The Saturnalia was held in December between the 17th and 23rd, during the winter solstice. During the festival, masters and slaves would trade places, gifts were exchanged, and business activities suspended. The Lupercalia honored Lupercus, a pastoral god of the early Italians, and was celebrated at the cave of the Lupercal on the Palatine Hill, where Romulus and Remus were supposedly found by the shepherd Faustilus and taken home to his wife, Acca Lorentia. The Equiria was held in honor of Mars on February 27 and March 14, when new military campaigns were traditionally prepared. Horse races in the Campus Martius notably marked the celebration. Finally, the Secular Games were held irregularly to usher in "new ages," normally every century or so, with games and sacrifices. Later, the celebration of this festival was often neglected.

Time-Telling Devices

To the Romans, there was always twelve hours of day and twelve hours of night, so that the day and night periods of a Roman day varied, unless there was an equinox. A daylight hour in midwinter would be equivalent to about 45 minutes, where as a daylight hour in midsummer would be almost an hour and a half. The length of each hour also varied with latitude.

Midnight was always the sixth hour of night, as noon was always the sixth hour of day. The abbreviations A.M. and P.M. were first used by the Romans as abbreviations for the term ante meridiem and post meridiem, or, before midday and after midday, respectively.
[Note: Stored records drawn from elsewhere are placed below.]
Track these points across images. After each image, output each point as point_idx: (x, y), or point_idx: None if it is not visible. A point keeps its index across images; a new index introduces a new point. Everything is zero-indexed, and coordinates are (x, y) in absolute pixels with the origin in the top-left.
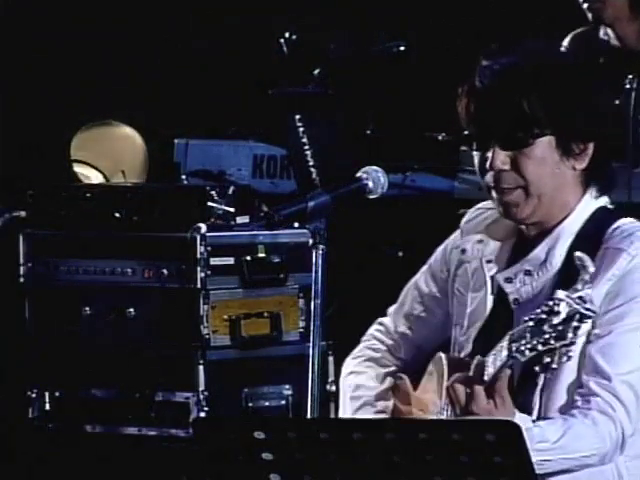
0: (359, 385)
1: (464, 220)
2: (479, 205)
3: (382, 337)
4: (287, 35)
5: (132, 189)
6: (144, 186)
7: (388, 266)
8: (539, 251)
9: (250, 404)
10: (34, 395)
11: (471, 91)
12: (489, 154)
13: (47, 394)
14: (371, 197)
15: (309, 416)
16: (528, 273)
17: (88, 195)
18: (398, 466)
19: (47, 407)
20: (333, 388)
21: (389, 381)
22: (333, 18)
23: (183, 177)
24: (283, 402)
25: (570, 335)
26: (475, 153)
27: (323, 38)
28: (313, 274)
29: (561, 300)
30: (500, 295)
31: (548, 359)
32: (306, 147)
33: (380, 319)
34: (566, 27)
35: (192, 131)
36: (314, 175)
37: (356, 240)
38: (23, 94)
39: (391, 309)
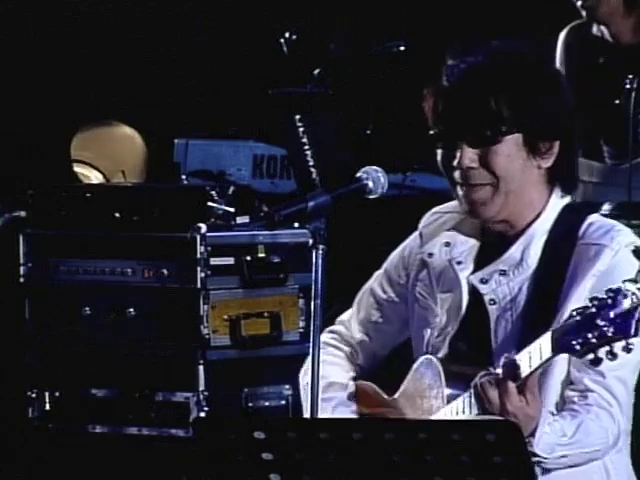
0: (328, 386)
1: (422, 224)
2: (435, 209)
3: (338, 344)
4: (287, 35)
5: (132, 189)
6: (144, 186)
7: None
8: (514, 251)
9: (250, 404)
10: (34, 395)
11: (439, 90)
12: (457, 152)
13: (47, 394)
14: (371, 197)
15: (309, 416)
16: (503, 273)
17: (88, 195)
18: (398, 466)
19: (47, 407)
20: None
21: (352, 385)
22: (333, 18)
23: (183, 177)
24: (283, 402)
25: (633, 327)
26: (439, 151)
27: (323, 38)
28: (313, 274)
29: (621, 292)
30: (474, 296)
31: (603, 353)
32: (306, 147)
33: (331, 327)
34: (566, 23)
35: (192, 131)
36: (314, 175)
37: (356, 240)
38: (23, 94)
39: (344, 317)
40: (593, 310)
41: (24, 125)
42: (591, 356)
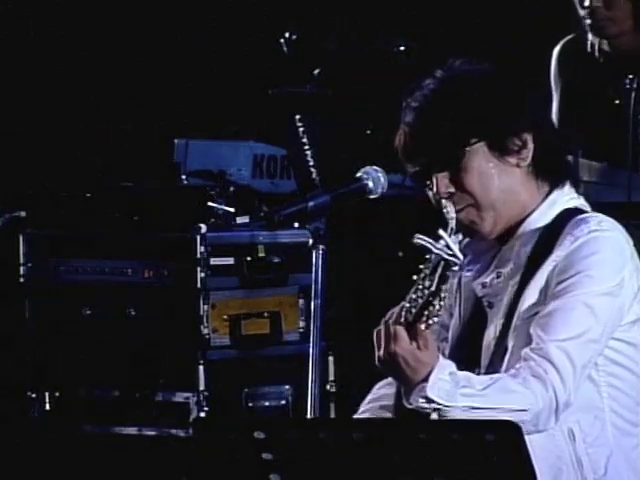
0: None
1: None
2: None
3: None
4: (287, 35)
5: (132, 189)
6: (144, 186)
7: (388, 266)
8: (505, 251)
9: (250, 404)
10: (34, 395)
11: (402, 130)
12: (432, 185)
13: (47, 394)
14: (371, 197)
15: (309, 416)
16: (499, 276)
17: (88, 195)
18: (398, 466)
19: (47, 407)
20: (333, 388)
21: None
22: (333, 18)
23: (183, 177)
24: (283, 402)
25: (435, 284)
26: (427, 190)
27: (323, 38)
28: (313, 274)
29: (428, 248)
30: (477, 302)
31: (426, 313)
32: (306, 147)
33: None
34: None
35: (192, 131)
36: (314, 175)
37: (356, 240)
38: (23, 94)
39: None
40: (426, 272)
41: (24, 125)
42: (425, 320)
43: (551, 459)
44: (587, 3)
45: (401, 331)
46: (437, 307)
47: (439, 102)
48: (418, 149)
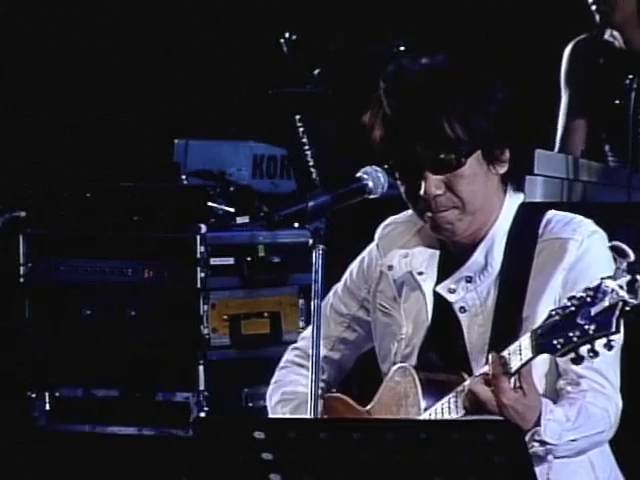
0: (296, 407)
1: (379, 236)
2: (390, 220)
3: (302, 362)
4: (287, 35)
5: (132, 189)
6: (144, 186)
7: None
8: (477, 256)
9: (250, 404)
10: (34, 395)
11: (385, 120)
12: (421, 182)
13: (47, 394)
14: (371, 197)
15: (309, 416)
16: (469, 280)
17: (88, 195)
18: (398, 466)
19: (47, 407)
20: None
21: (319, 404)
22: (333, 18)
23: (183, 177)
24: None
25: (614, 324)
26: (400, 183)
27: (323, 38)
28: (313, 274)
29: (601, 289)
30: (440, 304)
31: (585, 351)
32: (306, 147)
33: (294, 345)
34: (573, 27)
35: (192, 131)
36: (314, 175)
37: (356, 240)
38: (23, 94)
39: (306, 333)
40: (572, 309)
41: (24, 125)
42: (572, 355)
43: (571, 462)
44: None
45: (504, 382)
46: (606, 345)
47: (440, 100)
48: (414, 146)
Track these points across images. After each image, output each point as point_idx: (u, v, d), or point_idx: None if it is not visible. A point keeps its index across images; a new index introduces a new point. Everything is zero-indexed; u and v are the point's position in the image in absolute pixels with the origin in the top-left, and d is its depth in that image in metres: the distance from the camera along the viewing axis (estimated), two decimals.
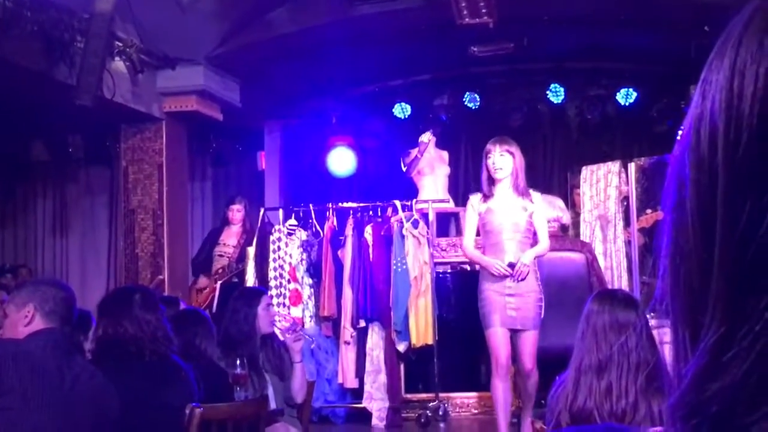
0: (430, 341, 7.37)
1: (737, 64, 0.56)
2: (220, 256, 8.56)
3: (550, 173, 8.42)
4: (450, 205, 8.62)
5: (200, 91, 8.31)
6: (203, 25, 7.63)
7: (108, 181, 9.35)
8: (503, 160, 5.92)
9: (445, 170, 8.70)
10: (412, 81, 9.06)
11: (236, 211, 8.48)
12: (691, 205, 0.58)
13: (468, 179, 9.19)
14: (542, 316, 5.95)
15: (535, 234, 6.05)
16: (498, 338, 5.88)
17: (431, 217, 7.65)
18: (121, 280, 8.53)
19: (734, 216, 0.54)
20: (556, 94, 8.84)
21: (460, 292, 7.89)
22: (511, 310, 5.88)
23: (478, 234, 6.19)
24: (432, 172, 8.54)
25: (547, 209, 6.71)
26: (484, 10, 7.08)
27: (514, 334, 5.93)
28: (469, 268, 7.80)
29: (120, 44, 7.63)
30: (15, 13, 6.41)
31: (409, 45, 8.05)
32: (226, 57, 8.16)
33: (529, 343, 5.94)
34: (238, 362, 4.93)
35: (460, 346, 7.83)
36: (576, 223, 7.91)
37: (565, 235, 6.99)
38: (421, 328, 7.37)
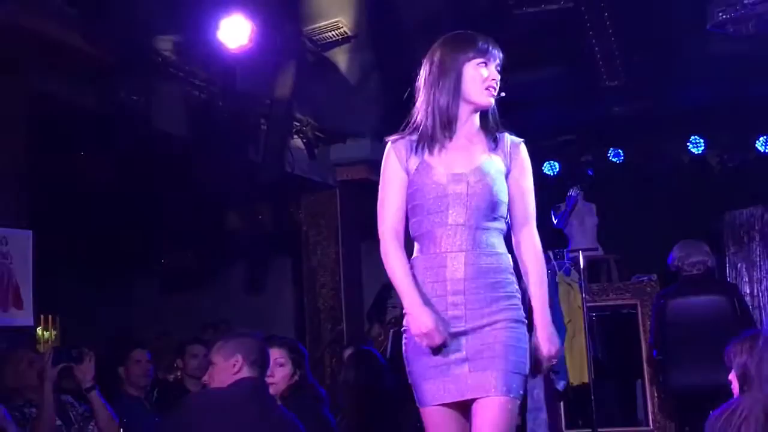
0: (586, 380, 7.68)
1: None
2: (393, 306, 9.27)
3: (692, 221, 8.72)
4: (599, 253, 9.08)
5: (369, 161, 8.93)
6: (369, 104, 8.26)
7: (292, 243, 10.24)
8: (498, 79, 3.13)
9: (593, 221, 9.22)
10: (560, 141, 9.57)
11: None
12: None
13: (616, 226, 9.52)
14: (528, 367, 2.99)
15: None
16: (436, 423, 2.95)
17: (582, 264, 7.89)
18: (306, 331, 9.43)
19: None
20: (696, 145, 9.21)
21: (613, 333, 8.26)
22: (458, 363, 2.91)
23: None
24: (581, 224, 9.10)
25: (692, 252, 6.68)
26: (622, 74, 7.56)
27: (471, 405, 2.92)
28: (625, 311, 8.20)
29: (298, 123, 8.40)
30: (209, 104, 7.17)
31: (555, 109, 8.58)
32: (390, 130, 8.89)
33: (488, 421, 2.85)
34: None
35: (615, 383, 8.17)
36: (721, 266, 8.18)
37: (711, 278, 7.24)
38: (577, 368, 7.72)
Clocks (horologia) were used, either by means of shadow or water. Sundials (solaria) were introduced around 300 BC. Relying on sunshine and needing a different scaler at different latitudes, as well as needing seasonal correction, made the sundial the inferior to the water clocks of the day, clepsydrae. These often also needed seasonal adjustment, but could be used at night, especially in military camps to measure the four watches of the Roman night. A basic water clock consisted of a vessel filled with orifices that, when filled with water, measured the time as it emptied. More elaborate clocks had a 24 hour water supply and worked by means of mechanism.

Outstanding examples of each device are the Horologian of Andronicus, a water clock erected in Athens in the 2nd half of the 1st century BC, and the solar clock of Augustus, build in the Campus Martius in 9 BC and using an Egyptian obelisk as its gnomon.